▶ [SOURCE TEXT]
***
One touch of nature makes the whole world kin
In 1983, the major state-supported insect collections in Gainesville, Florida, the Florida Museum of Natural History (FLMNH) (then known as the Florida State Museum), the collections of the University of Florida, and the Florida State Collection of Arthropods (FSCA), were consolidated into , and the FSCA was designated as the central repository for terrestrial and non-marine arthropods for the state of Florida.
The bulk of the FSCA holdings have been incorporated into the Museum of Entomology (FSCA), which is supported by the Florida Department of Agriculture and Consumer Services’ Division of Plant Industry. They are housed in the Doyle Conner Building located at the southwest corner of the University of Florida campus in Gainesville.
Other holdings of the FSCA are maintained by the Entomology Department of Florida A&M University, Tallahassee, which specializes in aquatic insects, and by researchers at the University of Florida. In addition, the FSCA has been designated by the Societas Internationalis Odonatologica as the host for the International Odonata Research Institute and associated collections, which are maintained as part of the Museum of Entomology.
some cool facts
The Museum of Entomology (FSCA) is open to researchers from all over the world, and tours for local school classes and individuals are available. Please feel free to contact us and request information on receiving a tour.
The collections of the museum are worldwide in scope. Earlier accumulations, primarily from Florida and the southeastern United States, still form a large portion of the collection; however, most insect groups have worldwide representation, with particular non-North American strengths for circum-Caribbean and South American species, followed by European species.
In recent years much new material has been obtained, through surveys or exchanges, from the Neotropics, parts of Africa (especially South Africa) and Asia (especially Indonesia and Taiwan).
Some groups are particularly well represented on a worldwide basis: e.g., Arachnida (Pseudoscorpionida), plant-associated Acari (especially Phytoseiidae), Araneae (Salticidae), Diptera (Asilidae, Leptogastridae, Syrphidae, Tabanidae, and Tephritidae), Coleoptera (aquatic beetles, Cerambycidae, Cucujidae sens. lat., Endomychidae, Meloidae, and Scarabaeidae), Ephemeroptera, Hymenoptera (Vespidae), Lepidoptera (Sphingidae, butterflies and day-flying moths), Mallophaga, Neuroptera (Myrmeleontidae), and Odonata.
Among the 22,400 drawers, 352,221+ slides, and 294,200+ vials of the Museum of Entomology, are an estimated 9 million prepared specimens including 3,500 primary and at least 15,000 secondary types. Millions more specimens are in 33,000 bulk alcohol containers and various dry samples. These, together with the other holdings, place the FSCA among the top 10 North American entomological collections..
In addition, the FSCA includes extensive holdings in literature pertaining to arthropod taxonomy, including the books and journals of the FSCA library. The library is affiliated with the Florida State University Library System and loans are available through the interlibrary loan system. In addition, the Museum of Entomology has extensive reprint files that include the private libraries of G.B. Fairchild, W.W. Wirth, H.V. Weems, Jr., G.C. Steyskal and others.
Publications sponsored by the FSCA include the ” Arthropods of Florida and Neighboring Land Areas” series, the ” Occasional Papers of the Florida State Collection of Arthropods,”, and the ” Entomology Circular Series” published in conjunction with the Entomology Section of the Division of Plant Industry. The Entomology Circulars are also included in the bi-monthly Tri-ology series also published by DPI. The FSCA is the charter institution and host for the Center for Systematic Entomology (CSE), and its journal “Insecta Mundi.” The CSE provides yearly grants to taxonomic researchers to help support arthropod research at the museum.
The museum is also the repository for arthropod and host plant data derived from ongoing surveys by the Florida Department of Agriculture and other submissions.
“I am an expert on dung and an interesting creature that eats it.”
***
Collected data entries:
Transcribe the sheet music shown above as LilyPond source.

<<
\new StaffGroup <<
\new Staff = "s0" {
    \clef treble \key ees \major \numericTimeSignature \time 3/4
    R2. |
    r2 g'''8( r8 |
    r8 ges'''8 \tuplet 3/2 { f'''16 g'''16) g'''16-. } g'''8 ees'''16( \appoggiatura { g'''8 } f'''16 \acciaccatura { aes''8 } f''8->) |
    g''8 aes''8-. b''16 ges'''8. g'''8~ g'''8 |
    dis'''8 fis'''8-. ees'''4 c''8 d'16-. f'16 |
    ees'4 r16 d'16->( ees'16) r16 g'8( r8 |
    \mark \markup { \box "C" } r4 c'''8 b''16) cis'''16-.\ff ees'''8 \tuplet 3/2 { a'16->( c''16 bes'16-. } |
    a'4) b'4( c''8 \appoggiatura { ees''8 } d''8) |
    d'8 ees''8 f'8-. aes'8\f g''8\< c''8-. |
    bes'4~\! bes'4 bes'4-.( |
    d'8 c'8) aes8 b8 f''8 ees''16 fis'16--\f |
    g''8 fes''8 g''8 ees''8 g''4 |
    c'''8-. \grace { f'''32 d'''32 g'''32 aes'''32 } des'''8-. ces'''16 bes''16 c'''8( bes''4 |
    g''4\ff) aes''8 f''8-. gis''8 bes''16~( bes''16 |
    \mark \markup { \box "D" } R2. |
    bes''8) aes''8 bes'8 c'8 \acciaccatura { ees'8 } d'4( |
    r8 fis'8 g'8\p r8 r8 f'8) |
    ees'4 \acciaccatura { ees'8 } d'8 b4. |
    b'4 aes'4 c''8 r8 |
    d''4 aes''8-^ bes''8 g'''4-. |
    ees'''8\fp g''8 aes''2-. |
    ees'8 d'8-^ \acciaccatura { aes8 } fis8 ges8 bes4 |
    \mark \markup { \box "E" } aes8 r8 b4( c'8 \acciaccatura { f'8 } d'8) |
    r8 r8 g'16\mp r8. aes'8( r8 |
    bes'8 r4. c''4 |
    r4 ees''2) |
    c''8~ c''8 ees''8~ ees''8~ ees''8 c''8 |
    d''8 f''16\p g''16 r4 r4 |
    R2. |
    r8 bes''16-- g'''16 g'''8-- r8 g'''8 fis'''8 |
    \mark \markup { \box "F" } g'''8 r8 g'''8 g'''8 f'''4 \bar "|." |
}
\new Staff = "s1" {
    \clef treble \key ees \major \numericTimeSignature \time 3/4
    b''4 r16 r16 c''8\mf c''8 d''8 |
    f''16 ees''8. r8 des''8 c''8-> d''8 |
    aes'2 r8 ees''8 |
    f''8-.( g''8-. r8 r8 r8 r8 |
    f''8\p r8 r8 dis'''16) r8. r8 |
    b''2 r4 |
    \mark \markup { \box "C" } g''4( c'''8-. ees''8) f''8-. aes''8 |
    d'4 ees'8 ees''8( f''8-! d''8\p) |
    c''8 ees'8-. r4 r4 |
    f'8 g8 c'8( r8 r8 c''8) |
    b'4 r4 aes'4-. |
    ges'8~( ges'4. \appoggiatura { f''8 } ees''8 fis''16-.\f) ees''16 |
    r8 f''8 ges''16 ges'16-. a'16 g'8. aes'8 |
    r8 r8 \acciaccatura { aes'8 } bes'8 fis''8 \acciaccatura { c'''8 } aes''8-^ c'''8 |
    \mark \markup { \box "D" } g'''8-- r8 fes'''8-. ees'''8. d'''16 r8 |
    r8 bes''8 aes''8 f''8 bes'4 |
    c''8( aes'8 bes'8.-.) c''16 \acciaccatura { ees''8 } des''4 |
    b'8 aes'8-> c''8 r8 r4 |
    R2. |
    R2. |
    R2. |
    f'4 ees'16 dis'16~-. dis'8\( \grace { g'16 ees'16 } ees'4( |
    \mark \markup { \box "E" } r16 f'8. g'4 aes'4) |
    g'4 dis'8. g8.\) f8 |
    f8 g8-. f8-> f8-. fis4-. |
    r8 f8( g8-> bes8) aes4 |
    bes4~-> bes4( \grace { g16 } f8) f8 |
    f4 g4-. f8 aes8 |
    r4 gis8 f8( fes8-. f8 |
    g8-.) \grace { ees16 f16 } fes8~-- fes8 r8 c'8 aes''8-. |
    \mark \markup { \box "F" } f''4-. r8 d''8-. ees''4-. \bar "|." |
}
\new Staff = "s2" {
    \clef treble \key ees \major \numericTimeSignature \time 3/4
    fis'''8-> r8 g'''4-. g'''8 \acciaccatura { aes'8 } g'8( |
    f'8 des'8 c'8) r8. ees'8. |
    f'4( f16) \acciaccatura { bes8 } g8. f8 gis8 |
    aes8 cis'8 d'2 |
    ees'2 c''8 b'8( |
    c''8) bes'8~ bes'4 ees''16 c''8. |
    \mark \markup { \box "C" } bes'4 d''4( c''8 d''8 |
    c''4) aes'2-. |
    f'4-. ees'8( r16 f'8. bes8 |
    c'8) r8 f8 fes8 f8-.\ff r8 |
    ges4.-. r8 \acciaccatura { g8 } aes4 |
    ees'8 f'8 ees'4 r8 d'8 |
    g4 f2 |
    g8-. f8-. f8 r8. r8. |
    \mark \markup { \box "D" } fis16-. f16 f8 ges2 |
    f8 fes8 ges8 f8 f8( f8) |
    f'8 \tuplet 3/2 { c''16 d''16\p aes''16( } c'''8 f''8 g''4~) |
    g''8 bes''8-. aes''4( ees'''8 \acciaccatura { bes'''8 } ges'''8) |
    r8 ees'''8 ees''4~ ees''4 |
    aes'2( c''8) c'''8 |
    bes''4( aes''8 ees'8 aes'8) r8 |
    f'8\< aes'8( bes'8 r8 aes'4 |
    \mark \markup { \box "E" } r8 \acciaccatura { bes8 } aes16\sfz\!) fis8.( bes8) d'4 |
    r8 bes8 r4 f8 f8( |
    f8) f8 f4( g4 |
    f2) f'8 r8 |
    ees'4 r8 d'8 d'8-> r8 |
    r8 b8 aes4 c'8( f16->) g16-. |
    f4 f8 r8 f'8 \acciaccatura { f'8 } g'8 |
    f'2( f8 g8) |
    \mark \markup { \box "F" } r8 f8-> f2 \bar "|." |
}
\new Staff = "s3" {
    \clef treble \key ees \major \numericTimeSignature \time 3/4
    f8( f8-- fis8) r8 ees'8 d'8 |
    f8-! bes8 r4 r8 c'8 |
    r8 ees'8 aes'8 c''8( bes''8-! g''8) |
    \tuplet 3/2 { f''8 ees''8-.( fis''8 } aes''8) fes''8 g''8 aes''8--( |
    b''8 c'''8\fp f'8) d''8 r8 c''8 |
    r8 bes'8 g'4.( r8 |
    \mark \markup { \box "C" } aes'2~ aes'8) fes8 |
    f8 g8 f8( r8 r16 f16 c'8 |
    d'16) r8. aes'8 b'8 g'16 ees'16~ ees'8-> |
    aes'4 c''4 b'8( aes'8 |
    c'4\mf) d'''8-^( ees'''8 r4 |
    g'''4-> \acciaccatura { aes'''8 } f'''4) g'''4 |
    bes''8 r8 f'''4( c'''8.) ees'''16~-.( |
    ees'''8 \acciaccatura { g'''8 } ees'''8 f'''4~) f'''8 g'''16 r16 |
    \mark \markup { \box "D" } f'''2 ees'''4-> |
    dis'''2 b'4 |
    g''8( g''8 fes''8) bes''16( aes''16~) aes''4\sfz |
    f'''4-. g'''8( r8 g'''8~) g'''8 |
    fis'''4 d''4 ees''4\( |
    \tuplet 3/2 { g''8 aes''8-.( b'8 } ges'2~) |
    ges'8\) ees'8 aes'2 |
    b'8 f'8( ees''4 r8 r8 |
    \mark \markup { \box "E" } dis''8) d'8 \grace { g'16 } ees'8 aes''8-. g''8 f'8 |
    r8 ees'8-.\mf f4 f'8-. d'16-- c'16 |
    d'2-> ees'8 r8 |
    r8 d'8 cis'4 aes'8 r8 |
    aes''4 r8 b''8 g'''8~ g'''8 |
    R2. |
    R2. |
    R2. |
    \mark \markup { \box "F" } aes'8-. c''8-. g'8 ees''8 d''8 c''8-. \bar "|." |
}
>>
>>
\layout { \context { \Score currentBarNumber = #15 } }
***
▶ [PROBLEMS TO WORK ON]
a - According to the text about the FSCA, where are the bulk of its holdings housed?
b - For each statement, say whether the text about the FSCA agrees with it, and quote the deciding words: (i) The Entomology Department of Florida A&M University specializes in aquatic insects. (ii) The FSCA library is affiliated with the University of Florida library system. (iii) The CSE gives yearly grants to taxonomic researchers.
c - Rewrite the part of the text about the FSCA starting with "The collections of the museum" and going on through "by European species.", with "South American" replaced by "Central American".
Rely only on the text about the FSCA, not on the data.

▶ [ANSWERS IN ORDER]
a - They are housed in the Doyle Conner Building at the southwest corner of the University of Florida campus in Gainesville.

b -
(i) Yes: "which specializes in aquatic insects"
(ii) No: "The library is affiliated with the Florida State University Library System"
(iii) Yes: "The CSE provides yearly grants to taxonomic researchers"

c -
The collections of the museum are worldwide in scope. Earlier accumulations, primarily from Florida and the southeastern United States, still form a large portion of the collection; however, most insect groups have worldwide representation, with particular non-North American strengths for circum-Caribbean and Central American species, followed by European species.